Marleen summarizes Kathy's attitude.



"The hospice pastor asked her, ‘Give me one sentence that would be your biggest prayer.' She thought, then finally said, ‘Thank you, Jesus, for your peace.'"



As she endured the cancer, Kathy was recorded as saying, "I had a patient with breast cancer, and she described it as the best thing that ever happened to her because it forced her to change, to live each day as if it could be her last. I didn't understand it then, but now I do. Now I go, ‘Oh, yeah, I understand!' I see things so much clearer now. I see the little spider's web, or the sun setting, the smell of the pine trees."



Now, Marleen is alone. Grief stands at her elbow, and her face reflects the shadow it casts. "My husband is gone, my daughter is gone."

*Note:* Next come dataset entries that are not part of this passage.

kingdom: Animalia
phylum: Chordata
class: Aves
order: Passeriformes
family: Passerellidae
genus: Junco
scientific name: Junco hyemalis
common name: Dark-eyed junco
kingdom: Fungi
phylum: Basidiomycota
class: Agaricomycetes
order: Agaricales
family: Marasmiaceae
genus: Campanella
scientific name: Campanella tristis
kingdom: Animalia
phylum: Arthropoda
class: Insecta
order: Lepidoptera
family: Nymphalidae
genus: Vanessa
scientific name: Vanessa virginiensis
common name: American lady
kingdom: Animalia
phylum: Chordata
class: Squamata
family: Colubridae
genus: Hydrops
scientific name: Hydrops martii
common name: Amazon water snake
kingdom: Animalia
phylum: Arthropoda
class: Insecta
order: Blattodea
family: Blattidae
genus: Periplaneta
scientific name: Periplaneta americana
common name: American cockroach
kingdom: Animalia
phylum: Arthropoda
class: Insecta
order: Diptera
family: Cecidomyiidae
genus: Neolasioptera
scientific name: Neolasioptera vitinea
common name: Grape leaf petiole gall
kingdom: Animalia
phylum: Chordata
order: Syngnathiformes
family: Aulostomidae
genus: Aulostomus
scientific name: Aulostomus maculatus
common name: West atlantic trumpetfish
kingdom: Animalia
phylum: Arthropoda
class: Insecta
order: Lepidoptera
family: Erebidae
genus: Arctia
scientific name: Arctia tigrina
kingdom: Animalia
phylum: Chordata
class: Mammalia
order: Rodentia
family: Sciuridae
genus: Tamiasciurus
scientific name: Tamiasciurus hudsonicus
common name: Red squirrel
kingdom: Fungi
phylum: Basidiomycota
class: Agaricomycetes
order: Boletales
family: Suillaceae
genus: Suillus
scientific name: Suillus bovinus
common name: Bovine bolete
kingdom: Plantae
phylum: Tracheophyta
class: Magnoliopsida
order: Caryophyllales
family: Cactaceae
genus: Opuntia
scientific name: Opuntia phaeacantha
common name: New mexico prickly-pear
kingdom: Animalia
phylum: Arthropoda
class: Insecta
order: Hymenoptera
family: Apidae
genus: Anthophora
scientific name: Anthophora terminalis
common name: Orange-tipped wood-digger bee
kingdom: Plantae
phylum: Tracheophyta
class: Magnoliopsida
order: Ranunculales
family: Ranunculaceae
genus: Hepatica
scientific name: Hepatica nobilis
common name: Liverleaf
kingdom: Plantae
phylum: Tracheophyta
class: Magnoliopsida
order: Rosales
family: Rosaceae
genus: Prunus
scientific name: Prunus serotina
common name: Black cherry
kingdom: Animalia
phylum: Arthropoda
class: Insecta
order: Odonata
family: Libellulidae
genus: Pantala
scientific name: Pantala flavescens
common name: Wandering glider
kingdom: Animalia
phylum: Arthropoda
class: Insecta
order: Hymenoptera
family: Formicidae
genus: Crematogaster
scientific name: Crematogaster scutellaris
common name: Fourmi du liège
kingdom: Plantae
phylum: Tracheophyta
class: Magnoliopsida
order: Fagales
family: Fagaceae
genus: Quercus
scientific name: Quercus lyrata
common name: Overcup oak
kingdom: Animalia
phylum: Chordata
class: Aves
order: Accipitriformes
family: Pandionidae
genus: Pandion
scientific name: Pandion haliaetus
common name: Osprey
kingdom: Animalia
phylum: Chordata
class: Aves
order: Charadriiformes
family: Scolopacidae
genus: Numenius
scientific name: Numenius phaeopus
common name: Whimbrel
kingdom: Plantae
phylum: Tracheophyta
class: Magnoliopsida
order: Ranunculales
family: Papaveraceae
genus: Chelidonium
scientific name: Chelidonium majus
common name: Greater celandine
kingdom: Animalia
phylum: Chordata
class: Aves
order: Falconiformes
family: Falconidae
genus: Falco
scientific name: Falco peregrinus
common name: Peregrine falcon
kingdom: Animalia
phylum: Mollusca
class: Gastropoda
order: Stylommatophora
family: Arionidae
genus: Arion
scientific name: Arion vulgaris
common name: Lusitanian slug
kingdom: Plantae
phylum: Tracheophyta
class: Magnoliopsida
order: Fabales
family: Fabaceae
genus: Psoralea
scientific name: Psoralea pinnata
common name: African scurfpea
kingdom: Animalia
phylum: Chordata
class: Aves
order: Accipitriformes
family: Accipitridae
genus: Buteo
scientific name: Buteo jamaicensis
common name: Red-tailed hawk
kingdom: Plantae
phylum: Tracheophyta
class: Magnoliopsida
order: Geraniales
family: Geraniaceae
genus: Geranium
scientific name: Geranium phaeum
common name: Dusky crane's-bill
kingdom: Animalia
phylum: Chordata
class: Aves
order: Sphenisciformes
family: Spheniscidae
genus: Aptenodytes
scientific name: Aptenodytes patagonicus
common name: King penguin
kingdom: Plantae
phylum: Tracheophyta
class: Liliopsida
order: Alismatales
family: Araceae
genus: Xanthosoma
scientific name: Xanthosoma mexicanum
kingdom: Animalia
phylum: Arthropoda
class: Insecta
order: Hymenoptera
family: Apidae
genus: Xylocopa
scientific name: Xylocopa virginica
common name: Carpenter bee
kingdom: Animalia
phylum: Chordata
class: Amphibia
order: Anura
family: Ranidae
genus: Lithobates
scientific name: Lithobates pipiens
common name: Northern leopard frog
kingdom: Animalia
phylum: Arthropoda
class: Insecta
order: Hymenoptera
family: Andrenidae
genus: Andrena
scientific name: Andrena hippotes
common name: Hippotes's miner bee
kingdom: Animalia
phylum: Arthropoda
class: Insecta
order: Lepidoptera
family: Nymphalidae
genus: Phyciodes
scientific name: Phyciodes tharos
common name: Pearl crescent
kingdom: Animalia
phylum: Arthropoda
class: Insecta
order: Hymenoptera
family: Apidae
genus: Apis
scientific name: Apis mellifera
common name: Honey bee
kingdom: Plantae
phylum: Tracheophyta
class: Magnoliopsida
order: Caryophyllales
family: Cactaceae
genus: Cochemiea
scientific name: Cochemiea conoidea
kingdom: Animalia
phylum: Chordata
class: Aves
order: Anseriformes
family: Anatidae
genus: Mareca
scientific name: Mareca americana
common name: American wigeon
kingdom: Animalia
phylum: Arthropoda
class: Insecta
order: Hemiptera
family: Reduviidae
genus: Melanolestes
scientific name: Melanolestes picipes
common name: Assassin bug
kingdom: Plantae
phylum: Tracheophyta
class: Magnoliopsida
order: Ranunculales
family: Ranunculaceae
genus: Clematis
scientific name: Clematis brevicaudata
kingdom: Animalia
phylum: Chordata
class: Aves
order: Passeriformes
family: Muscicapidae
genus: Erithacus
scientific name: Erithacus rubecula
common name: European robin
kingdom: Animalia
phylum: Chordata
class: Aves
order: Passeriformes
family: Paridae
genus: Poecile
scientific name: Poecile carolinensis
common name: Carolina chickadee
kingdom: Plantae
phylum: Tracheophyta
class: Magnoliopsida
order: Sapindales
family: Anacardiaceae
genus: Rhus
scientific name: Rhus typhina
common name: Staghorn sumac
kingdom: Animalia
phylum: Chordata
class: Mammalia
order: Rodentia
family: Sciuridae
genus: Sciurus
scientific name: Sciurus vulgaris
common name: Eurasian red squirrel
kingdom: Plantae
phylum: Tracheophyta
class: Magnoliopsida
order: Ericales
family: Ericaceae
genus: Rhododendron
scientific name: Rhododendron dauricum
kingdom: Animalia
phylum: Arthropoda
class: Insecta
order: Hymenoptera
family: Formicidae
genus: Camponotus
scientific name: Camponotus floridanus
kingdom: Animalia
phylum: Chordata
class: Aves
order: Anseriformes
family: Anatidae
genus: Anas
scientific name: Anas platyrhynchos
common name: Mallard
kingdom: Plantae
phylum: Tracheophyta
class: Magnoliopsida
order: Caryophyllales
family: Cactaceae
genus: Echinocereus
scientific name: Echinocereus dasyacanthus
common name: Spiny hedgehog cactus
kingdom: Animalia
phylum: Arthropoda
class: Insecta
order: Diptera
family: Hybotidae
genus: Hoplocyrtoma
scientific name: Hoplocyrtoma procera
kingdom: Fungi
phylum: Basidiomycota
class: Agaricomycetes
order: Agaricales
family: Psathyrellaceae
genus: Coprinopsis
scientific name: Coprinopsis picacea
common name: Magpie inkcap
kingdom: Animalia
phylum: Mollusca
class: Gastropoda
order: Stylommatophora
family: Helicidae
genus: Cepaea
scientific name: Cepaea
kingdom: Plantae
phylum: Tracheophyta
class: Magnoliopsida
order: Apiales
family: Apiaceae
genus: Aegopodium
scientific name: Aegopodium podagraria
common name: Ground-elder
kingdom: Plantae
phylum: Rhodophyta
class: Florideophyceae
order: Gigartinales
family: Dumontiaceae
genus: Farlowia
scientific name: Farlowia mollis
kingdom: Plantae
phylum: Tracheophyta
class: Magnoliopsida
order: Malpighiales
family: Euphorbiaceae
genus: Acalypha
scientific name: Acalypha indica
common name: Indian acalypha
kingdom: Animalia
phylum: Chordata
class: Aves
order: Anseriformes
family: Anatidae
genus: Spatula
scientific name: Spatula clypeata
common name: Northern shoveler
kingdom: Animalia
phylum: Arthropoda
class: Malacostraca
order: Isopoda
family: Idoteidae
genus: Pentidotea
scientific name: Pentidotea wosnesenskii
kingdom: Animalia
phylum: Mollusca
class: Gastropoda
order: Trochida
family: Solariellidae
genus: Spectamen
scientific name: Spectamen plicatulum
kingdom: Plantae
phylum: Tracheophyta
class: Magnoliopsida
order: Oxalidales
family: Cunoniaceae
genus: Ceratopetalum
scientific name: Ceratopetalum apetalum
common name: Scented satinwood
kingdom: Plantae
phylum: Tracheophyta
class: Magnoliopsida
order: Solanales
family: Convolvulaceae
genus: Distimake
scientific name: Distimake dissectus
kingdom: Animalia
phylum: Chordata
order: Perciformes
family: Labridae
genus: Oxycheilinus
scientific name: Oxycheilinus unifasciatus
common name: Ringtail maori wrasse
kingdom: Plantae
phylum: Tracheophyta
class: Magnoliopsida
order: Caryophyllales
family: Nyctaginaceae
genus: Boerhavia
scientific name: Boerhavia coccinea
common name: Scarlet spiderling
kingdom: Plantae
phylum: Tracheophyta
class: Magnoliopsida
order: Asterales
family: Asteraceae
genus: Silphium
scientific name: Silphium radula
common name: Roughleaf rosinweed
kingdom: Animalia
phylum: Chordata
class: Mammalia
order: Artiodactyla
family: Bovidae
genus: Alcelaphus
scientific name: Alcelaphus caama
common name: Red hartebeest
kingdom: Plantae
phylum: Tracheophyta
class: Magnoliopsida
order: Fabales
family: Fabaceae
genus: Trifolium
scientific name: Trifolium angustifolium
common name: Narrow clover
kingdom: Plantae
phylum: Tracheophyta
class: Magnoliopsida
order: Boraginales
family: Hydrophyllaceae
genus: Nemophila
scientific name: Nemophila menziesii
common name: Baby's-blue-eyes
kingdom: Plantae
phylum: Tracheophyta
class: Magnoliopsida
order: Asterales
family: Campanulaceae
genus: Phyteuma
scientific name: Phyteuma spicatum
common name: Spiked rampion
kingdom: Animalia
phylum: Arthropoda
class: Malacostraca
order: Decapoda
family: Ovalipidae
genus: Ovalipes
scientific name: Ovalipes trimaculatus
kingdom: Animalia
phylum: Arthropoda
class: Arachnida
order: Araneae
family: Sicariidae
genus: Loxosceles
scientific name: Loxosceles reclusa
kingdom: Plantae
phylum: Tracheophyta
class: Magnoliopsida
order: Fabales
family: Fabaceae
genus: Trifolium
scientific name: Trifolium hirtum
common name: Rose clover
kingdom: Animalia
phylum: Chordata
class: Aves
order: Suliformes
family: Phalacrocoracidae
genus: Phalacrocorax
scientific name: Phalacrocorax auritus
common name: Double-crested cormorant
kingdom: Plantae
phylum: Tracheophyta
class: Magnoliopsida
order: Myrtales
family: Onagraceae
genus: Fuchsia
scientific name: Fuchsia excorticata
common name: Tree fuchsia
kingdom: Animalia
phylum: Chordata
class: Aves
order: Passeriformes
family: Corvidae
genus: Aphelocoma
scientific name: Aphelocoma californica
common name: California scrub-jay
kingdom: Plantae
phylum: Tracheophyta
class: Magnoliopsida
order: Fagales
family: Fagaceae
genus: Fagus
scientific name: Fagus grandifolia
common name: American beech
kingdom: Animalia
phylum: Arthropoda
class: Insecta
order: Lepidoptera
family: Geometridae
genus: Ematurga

To deal with her reality, Marleen turns to her faith for comfort and to her own medical profession for purpose.



***



In 1956, Marleen was a student at Vista High School and spent happy days in the comfort of a middle-class Jewish home. Not just that, but orthodox Jewish, which lends gravity to what was about to occur.



"A friend of mine asked me to go to a youth meeting. She didn't tell me it was at a church or I never would have gone. ... At that meeting, I accepted the Lord Jesus as my savior."



Then she went home that night to tell her parents the "good news."



Oh-oh.



"My father was a career Army man. He said, ‘If you are baptized, you are not coming back in this house.' I waited until the night before I left for nursing school to be baptized, and then I couldn't go home."



The languid stream of time smoothes sharp edges. Marleen's mother became a Christian also, and her father became friends with her pastor and took trips with church groups. He even performed the seder ritual at Passover for the church.



Do you still feel that you're a Jew?



"I am. I'm a completed Jew."



***



Marleen became a registered nurse, gained a master's degree and spent her career in obstetrics and teaching nursing. It is her profession that now holds the promise of relief from grief and a purpose for going on.



For years, she has been active in a San Diego missionary group named e3 Partners Ministry. Its members travel to underdeveloped countries to "plant" churches and provide medical and other help to the people.



In that effort, Marleen has traveled to eight countries, including Ethiopia, Costa Rica and Peru. The problem she has at the moment is that participants are expected to fund themselves, usually about $5,000. That's an obstacle for Marleen because of medical costs and probate entanglements.



She is hoping to leave in May for Ecuador.



"Kathy told me once not long ago, ‘I'm here on earth to serve God and other people. I will do that as long as I possibly can.' She did, and now her service will be continued by me."



Marleen Giuliano wakes up every morning to a silent house. She retires each night to an empty bed.



But if you ask whether she is alone, she will say no.